BEGIN Extracted information

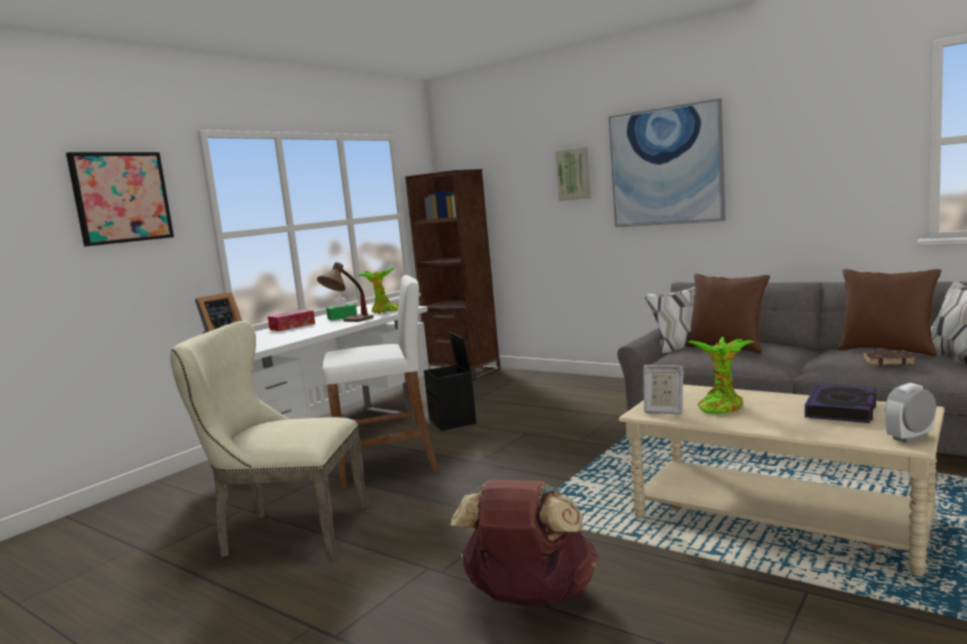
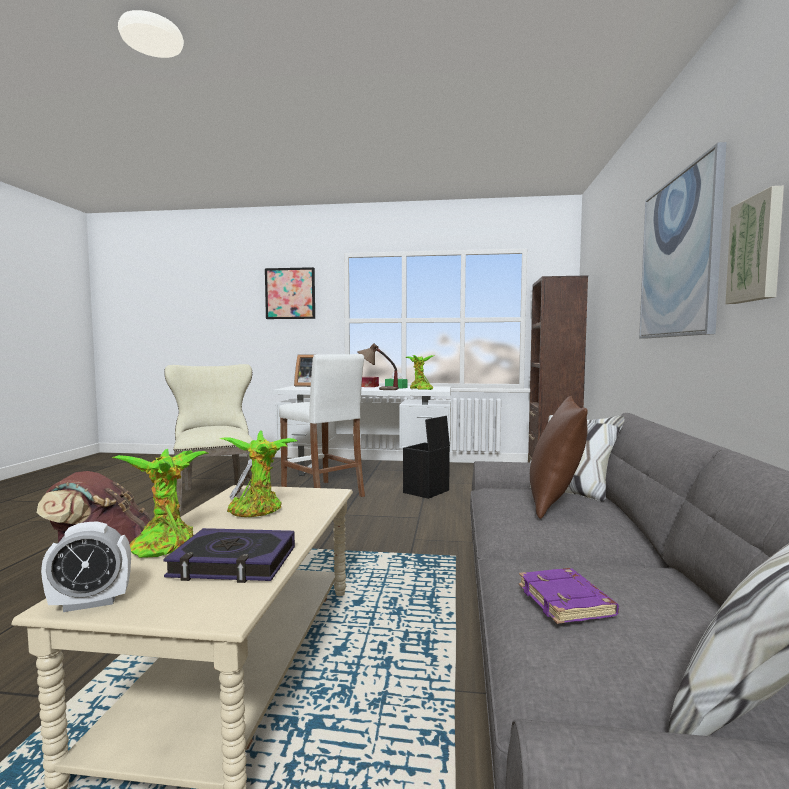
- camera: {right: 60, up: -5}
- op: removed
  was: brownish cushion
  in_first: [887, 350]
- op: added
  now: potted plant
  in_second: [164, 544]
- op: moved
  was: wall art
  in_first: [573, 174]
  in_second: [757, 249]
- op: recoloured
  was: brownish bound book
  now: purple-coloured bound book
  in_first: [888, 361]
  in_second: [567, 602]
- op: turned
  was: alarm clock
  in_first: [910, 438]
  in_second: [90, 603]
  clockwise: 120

END Extracted information

▶ Work to be completed
What is needed is an exact copy of the lines from the one containing "was: brownish bound book" through the last line of the records above, both included.

▶ Response below
  was: brownish bound book
  now: purple-coloured bound book
  in_first: [888, 361]
  in_second: [567, 602]
- op: turned
  was: alarm clock
  in_first: [910, 438]
  in_second: [90, 603]
  clockwise: 120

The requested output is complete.